Saved entries
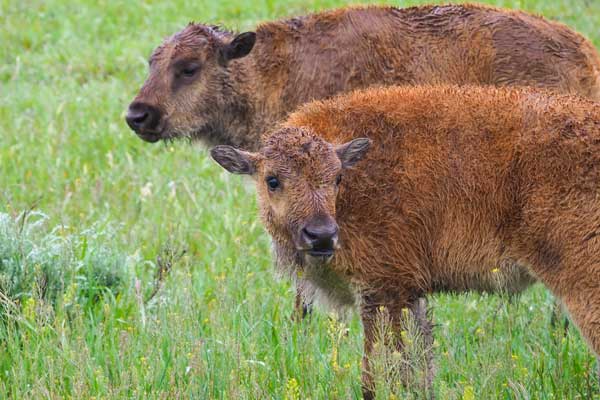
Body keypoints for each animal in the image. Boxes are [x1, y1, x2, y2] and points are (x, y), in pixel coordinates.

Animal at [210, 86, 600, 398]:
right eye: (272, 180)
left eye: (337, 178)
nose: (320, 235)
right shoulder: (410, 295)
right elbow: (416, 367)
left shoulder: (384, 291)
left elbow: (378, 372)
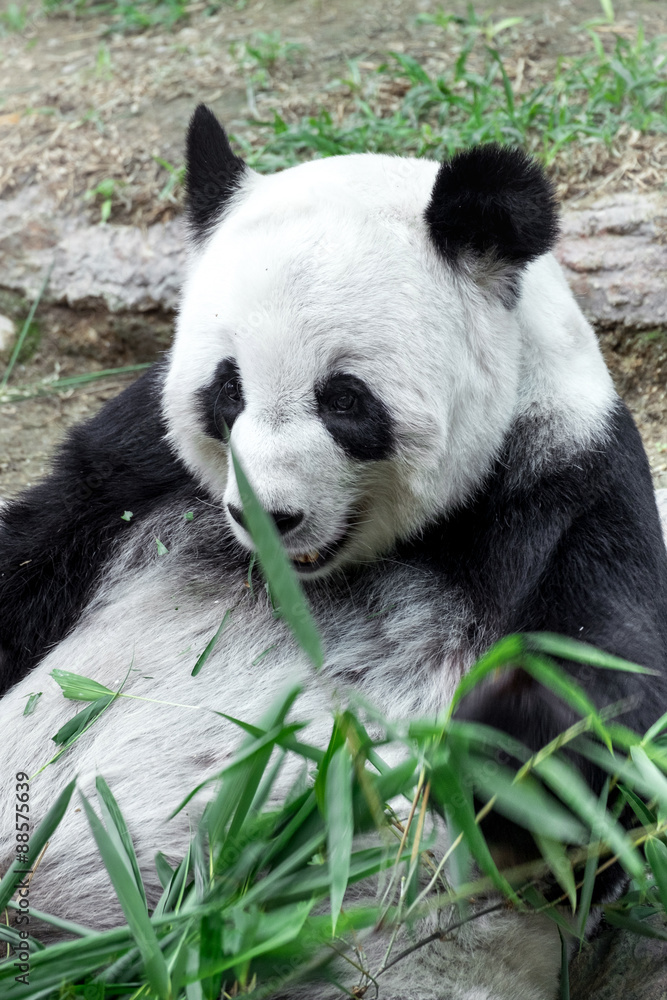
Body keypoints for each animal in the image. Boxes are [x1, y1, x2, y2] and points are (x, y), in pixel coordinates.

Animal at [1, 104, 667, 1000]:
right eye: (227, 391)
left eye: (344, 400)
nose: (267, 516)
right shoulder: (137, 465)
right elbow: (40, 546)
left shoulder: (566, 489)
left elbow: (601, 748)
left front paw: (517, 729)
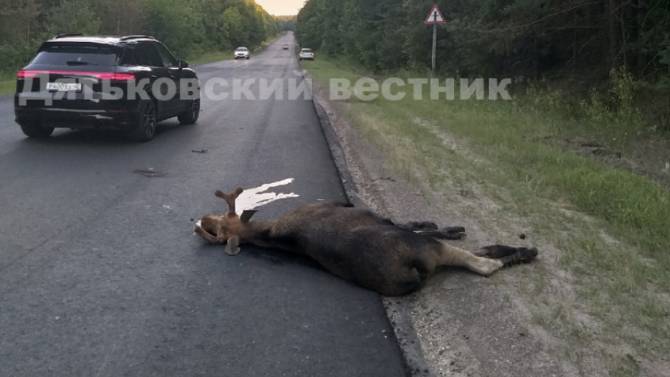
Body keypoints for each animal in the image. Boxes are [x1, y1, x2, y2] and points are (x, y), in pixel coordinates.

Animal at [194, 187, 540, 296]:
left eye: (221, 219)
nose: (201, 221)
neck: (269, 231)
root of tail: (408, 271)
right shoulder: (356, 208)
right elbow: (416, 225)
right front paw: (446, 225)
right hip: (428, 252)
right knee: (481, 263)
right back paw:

» Work instructions: Could the entries be output exactly as written, but without their images?

» Exercise response:
Body keypoints for each animal in the image. Boxes are [x1, y1, x2, y2] and points are (x, y), in pixel coordinates.

Animal at [210, 86, 600, 398]:
right eye: (272, 180)
left eye: (337, 178)
nose: (320, 235)
right shoulder: (410, 295)
right elbow: (416, 367)
left shoulder: (384, 291)
left elbow: (378, 372)
Body keypoints for each animal in the image. Boxes are [x1, y1, x2, y2] and points are (x, y), in pixel coordinates.

Animal at [1, 104, 667, 1000]:
right eye: (227, 391)
left eye: (344, 400)
nose: (267, 516)
right shoulder: (137, 465)
right elbow: (40, 546)
left shoulder: (566, 489)
left elbow: (601, 748)
left front paw: (517, 729)
Body keypoints for each animal in the image. Boxes are [x1, y1, x2, y2] and points are (x, y), in pixel coordinates.

Animal at [194, 187, 540, 296]:
left eye: (221, 219)
nose: (201, 221)
neck: (269, 231)
root of tail: (408, 271)
right shoulder: (356, 208)
right elbow: (416, 225)
right front paw: (446, 225)
right hip: (428, 252)
right knee: (481, 263)
right back paw:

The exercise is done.